Does the compute platform effect the buffer size?

In our testing, we found that the results are similar with Amazon ECS Tasks launched on both Amazon EC2 and Amazon Web Services Fargate.

Is the non-blocking mode safe when send logs across Regions?

Amazon Web ServicesLogs driver can upload consistently at a much higher rate when sending logs to the Amazon CloudWatch API in the same Region as the test task, due to lower latency connections to CloudWatch. Cross-region log upload is less reliable. Moreover, it violates the best practice of Region isolation. Cross-region log push also incurs higher network cost.

Test results

Please be aware that the results discussed in this post don’t represent a guarantee of performance. We are simply sharing the results of tests that we ran. Please see GitHub for the full data tables broken down by dimensions such as compute platform (Amazon Web Services Fargate versus Amazon EC2) and log message size.

Summary of in-region test runs

Below is a heat-map summary of approximately 17,000 in-region test runs. The percent annotation inside the shaded box is the percent log loss in the worst test run. The darker the red shade, the more log loss was observed. Notice that there was no log loss for all test runs with log output rate less than 2 MB/s.

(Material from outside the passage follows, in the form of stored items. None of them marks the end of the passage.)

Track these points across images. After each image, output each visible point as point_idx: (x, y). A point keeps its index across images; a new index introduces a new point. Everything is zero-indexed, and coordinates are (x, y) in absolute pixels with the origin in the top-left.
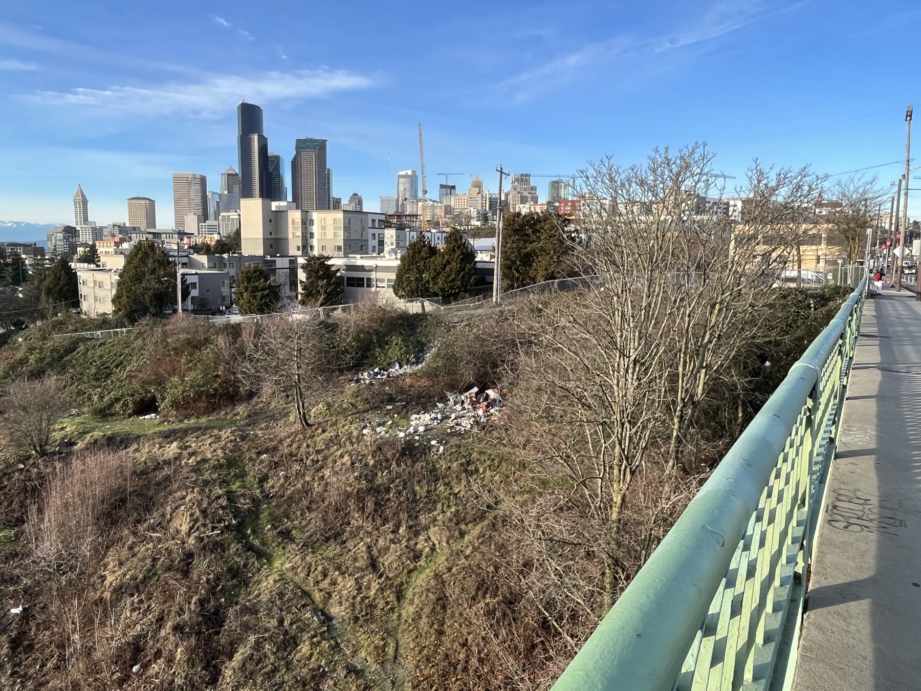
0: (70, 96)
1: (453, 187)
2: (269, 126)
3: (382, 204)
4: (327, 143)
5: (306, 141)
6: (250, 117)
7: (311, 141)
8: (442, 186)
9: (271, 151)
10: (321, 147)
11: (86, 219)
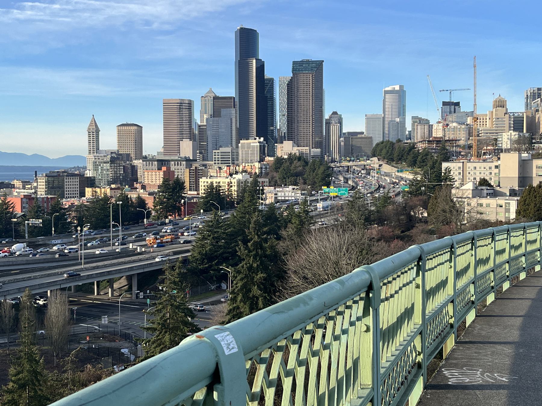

Heat map image which summarizes the test results. The heat map shows that log loss is very likely with a less than 12 MB buffer and more than 2 MB/s log output rate from the container.

Summary of cross-region test runs

Tasks were run in us-west-2 uploading to Amazon CloudWatch in us-east-1.

The results show that cross-region log uploads are less reliable and require a much larger buffer size to prevent log loss.

Heat map image showing test results for cross-region test runs. The heat map shows log loss for most combinations of buffer size and log output rate from the container. A 40MB or larger buffer and less than 2 MB/s log output rate from the container is required for low risk of log loss.

Conclusion

In this post, you learned:

The tradeoff between application availability and log loss with container log drivers blocking and non-blocking.
How the Amazon Web ServicesLogs driver performs in non-blocking mode with different values of max-buffer-size.
Cross-region log upload is not recommended and has a much higher risk of log loss with non-blocking.
How to find your own log output rate per container.
It isn’t possible to monitor for log loss with Amazon Web ServicesLogs driver in non-blocking.

When considering the tradeoff between application availability and log loss, you should decide whether your use case requires blocking or non-blocking mode. If you choose the application availability side of the trade-off, then should you choose Amazon Web ServicesLogs driver in non-blocking mode or another log collection solution? Most other log collection solutions, such as Fluent Bit with FireLens , only support the store logs in a finite buffer but do not block the application side of the trade-off. However, other solutions may be easier to tune and monitor to prevent log loss. If you choose Amazon Web ServicesLogs driver in non-blocking mode, then given your log output rate per container, which value of max-buffer-size fits your risk tolerance? We recommend carefully reviewing the full test results on GitHub . Given the results, we recommend 25m for max-buffer-size; and to ensure that all log uploads are within region, as cross-region log push is very unreliable.